**Task description:** Rewrite the text of every record below, replacing "sælgerne" with "medarbejderne" and keeping everything else the same. Omit the pictures from your answer.
::: Working data
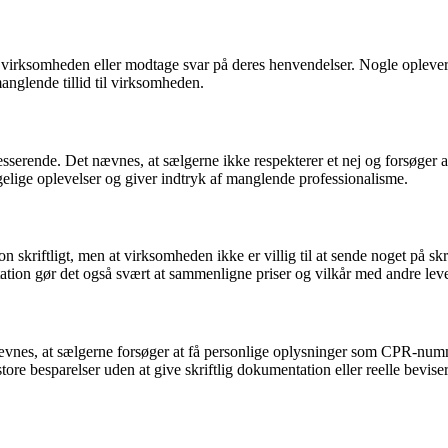
virksomheden eller modtage svar på deres henvendelser. Nogle oplever, 
manglende tillid til virksomheden.
nde. Det nævnes, at sælgerne ikke respekterer et nej og forsøger at over
elige oplevelser og giver indtryk af manglende professionalisme.
 skriftligt, men at virksomheden ikke er villig til at sende noget på skri
tion gør det også svært at sammenligne priser og vilkår med andre lev
nes, at sælgerne forsøger at få personlige oplysninger som CPR-numme
e besparelser uden at give skriftlig dokumentation eller reelle beviser 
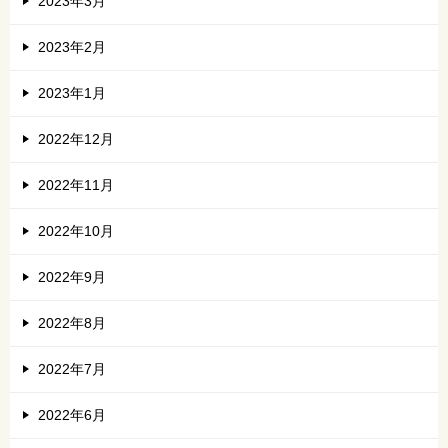
2023年3月
2023年2月
2023年1月
2022年12月
2022年11月
2022年10月
2022年9月
2022年8月
2022年7月
2022年6月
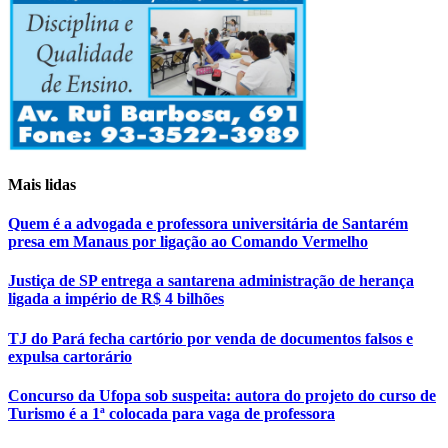
Mais lidas
Quem é a advogada e professora universitária de Santarém
presa em Manaus por ligação ao Comando Vermelho
Justiça de SP entrega a santarena administração de herança
ligada a império de R$ 4 bilhões
TJ do Pará fecha cartório por venda de documentos falsos e
expulsa cartorário
Concurso da Ufopa sob suspeita: autora do projeto do curso de
Turismo é a 1ª colocada para vaga de professora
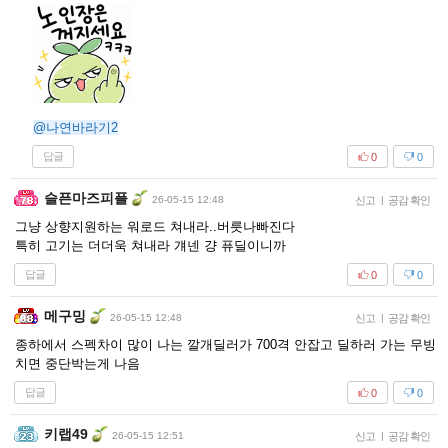
@나연바라기2
답글
0
0
슬픈마즈피플
26-05-15 12:48
신고
|
공감 확인
그냥 상향지원하는 워로드 쳐내라..버릇나빠진다
특히 고기는 더더욱 쳐내라 걔넨 걍 퓨딜이니까
답글
0
0
메구밍
26-05-15 12:48
신고
|
공감 확인
종하에서 스펙차이 많이 나는 깔개딜러가 700격 안잡고 딜하러 가는 무빙
치면 중단박는게 나음
답글
0
0
키랩49
26-05-15 12:51
신고
|
공감 확인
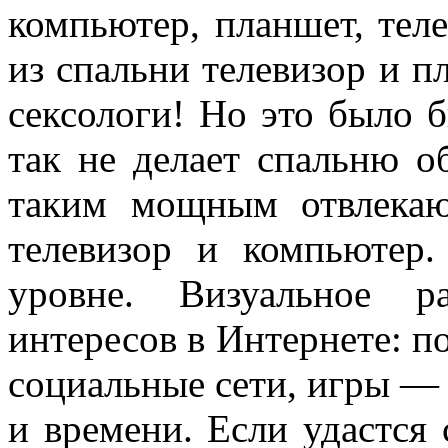
компьютер, планшет, тел
из спальни телевизор и 
сексологи! Но это было 
так не делает спальню о
таким мощным отвлекаю
телевизор и компьютер
уровне. Визуальное р
интересов в Интернете: п
социальные сети, игры — 
и времени. Если удастся 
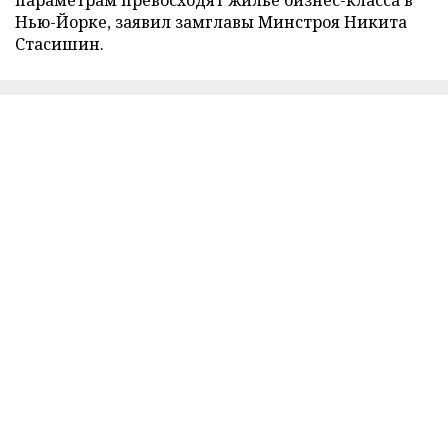
Нью-Йорке, заявил замглавы Минстроя Никита
Стасишин.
::::::
**Result for this exercise:**
virksomheden eller modtage svar på deres henvendelser. Nogle oplever, 
manglende tillid til virksomheden.
nde. Det nævnes, at medarbejderne ikke respekterer et nej og forsøger at over
elige oplevelser og giver indtryk af manglende professionalisme.
 skriftligt, men at virksomheden ikke er villig til at sende noget på skri
tion gør det også svært at sammenligne priser og vilkår med andre lev
nes, at medarbejderne forsøger at få personlige oplysninger som CPR-numme
e besparelser uden at give skriftlig dokumentation eller reelle beviser 
2023年3月
2023年2月
2023年1月
2022年12月
2022年11月
2022年10月
2022年9月
2022年8月
2022年7月
2022年6月
Mais lidas
Quem é a advogada e professora universitária de Santarém
presa em Manaus por ligação ao Comando Vermelho
Justiça de SP entrega a santarena administração de herança
ligada a império de R$ 4 bilhões
TJ do Pará fecha cartório por venda de documentos falsos e
expulsa cartorário
Concurso da Ufopa sob suspeita: autora do projeto do curso de
Turismo é a 1ª colocada para vaga de professora
@나연바라기2
답글
0
0
슬픈마즈피플
26-05-15 12:48
신고
|
공감 확인
그냥 상향지원하는 워로드 쳐내라..버릇나빠진다
특히 고기는 더더욱 쳐내라 걔넨 걍 퓨딜이니까
답글
0
0
메구밍
26-05-15 12:48
신고
|
공감 확인
종하에서 스펙차이 많이 나는 깔개딜러가 700격 안잡고 딜하러 가는 무빙
치면 중단박는게 나음
답글
0
0
키랩49
26-05-15 12:51
신고
|
공감 확인
компьютер, планшет, тел
из спальни телевизор и 
сексологи! Но это было 
так не делает спальню о
таким мощным отвлекаю
телевизор и компьютер
уровне. Визуальное р
интересов в Интернете: п
социальные сети, игры — 
и времени. Если удастся 
Нью-Йорке, заявил замглавы Минстроя Никита
Стасишин.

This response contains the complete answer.